Data-Driven Lipschitz Continuity: A Cost-Effective Approach to Improve Adversarial Robustness
Abstract
The security and robustness of deep neural networks (DNNs) have become increasingly critical as these systems are deployed in sensitive applications. While introducing adversarial examples during training has proven effective for improving robustness, this approach imposes substantial computational burdens that many users cannot afford, and no certified models have been deployed commercially. More concerning, state-of-the-art methods that further enhance robustness by incorporating additional examples from external datasets or generative models increase training costs by orders of magnitude. In this paper, we propose a cost-efficient approach that achieves comparable or superior robustness by leveraging the theorem of Lipschitz continuity. Our technique remaps the input domain into a constrained range, effectively reducing the Lipschitz constant and enhancing model resilience against adversarial perturbations.

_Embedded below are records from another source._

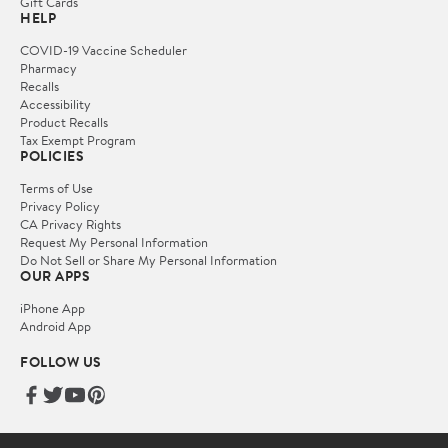
Gift Cards
HELP
COVID-19 Vaccine Scheduler
Pharmacy
Recalls
Accessibility
Product Recalls
Tax Exempt Program
POLICIES
Terms of Use
Privacy Policy
CA Privacy Rights
Request My Personal Information
Do Not Sell or Share My Personal Information
OUR APPS
iPhone App
Android App
FOLLOW US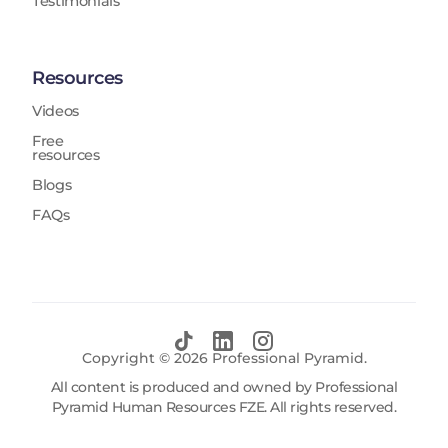
Testimonials
Resources
Videos
Free
resources
Blogs
FAQs
Copyright ©
2026
Professional Pyramid.
All content is produced and owned by Professional
Pyramid Human Resources FZE. All rights reserved.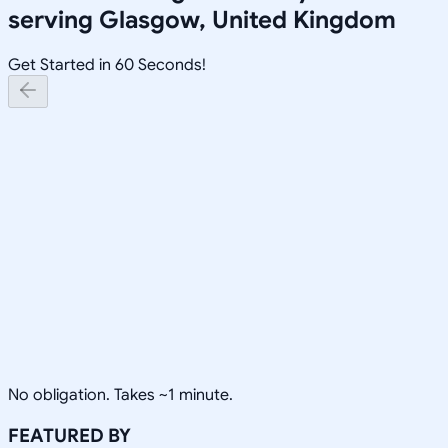
serving
Glasgow, United Kingdom
Get Started in 60 Seconds!
No obligation. Takes ~1 minute.
FEATURED BY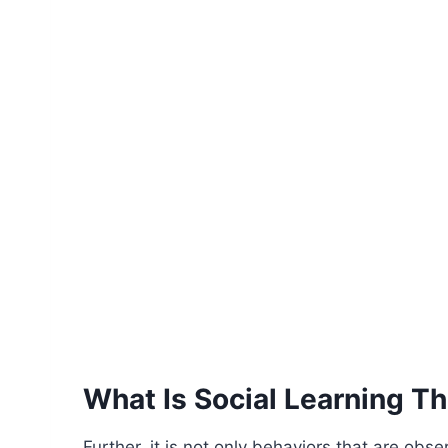
What Is Social Learning T
Further, it is not only behaviors that are ob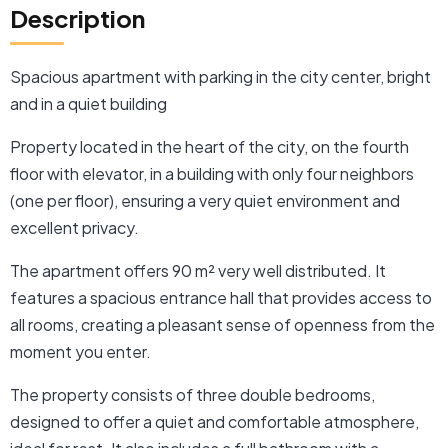
Description
Spacious apartment with parking in the city center, bright
and in a quiet building
Property located in the heart of the city, on the fourth
floor with elevator, in a building with only four neighbors
(one per floor), ensuring a very quiet environment and
excellent privacy.
The apartment offers 90 m² very well distributed. It
features a spacious entrance hall that provides access to
all rooms, creating a pleasant sense of openness from the
moment you enter.
The property consists of three double bedrooms,
designed to offer a quiet and comfortable atmosphere,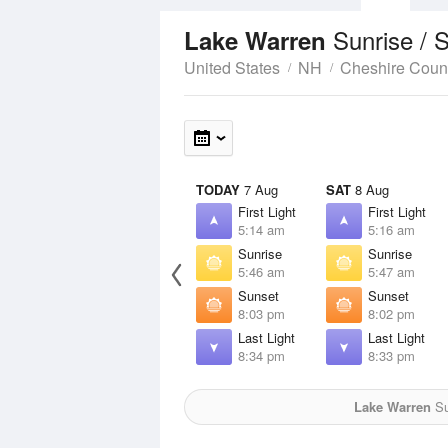
Sunrise / 
Lake Warren
United States
NH
Cheshire Coun
TODAY
7 Aug
SAT
8 Aug
First Light
First Light
5:14 am
5:16 am
Sunrise
Sunrise
5:46 am
5:47 am
Sunset
Sunset
8:03 pm
8:02 pm
Last Light
Last Light
8:34 pm
8:33 pm
Lake Warren
Su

Unlike conventional adversarial training, our method requires only a single scan of the dataset without gradient estimation, making it remarkably efficient. Our approach integrates seamlessly with existing adversarially trained models to further boost their robustness. Experiments demonstrate its generalizability across various model architectures and datasets. When combined with models trained without additional generative data, our method achieves robustness comparable to or exceeding that of models using extensive supplementary data. These results open a promising direction for significantly reducing computational costs while maintaining or improving defensive capabilities of robust neural networks.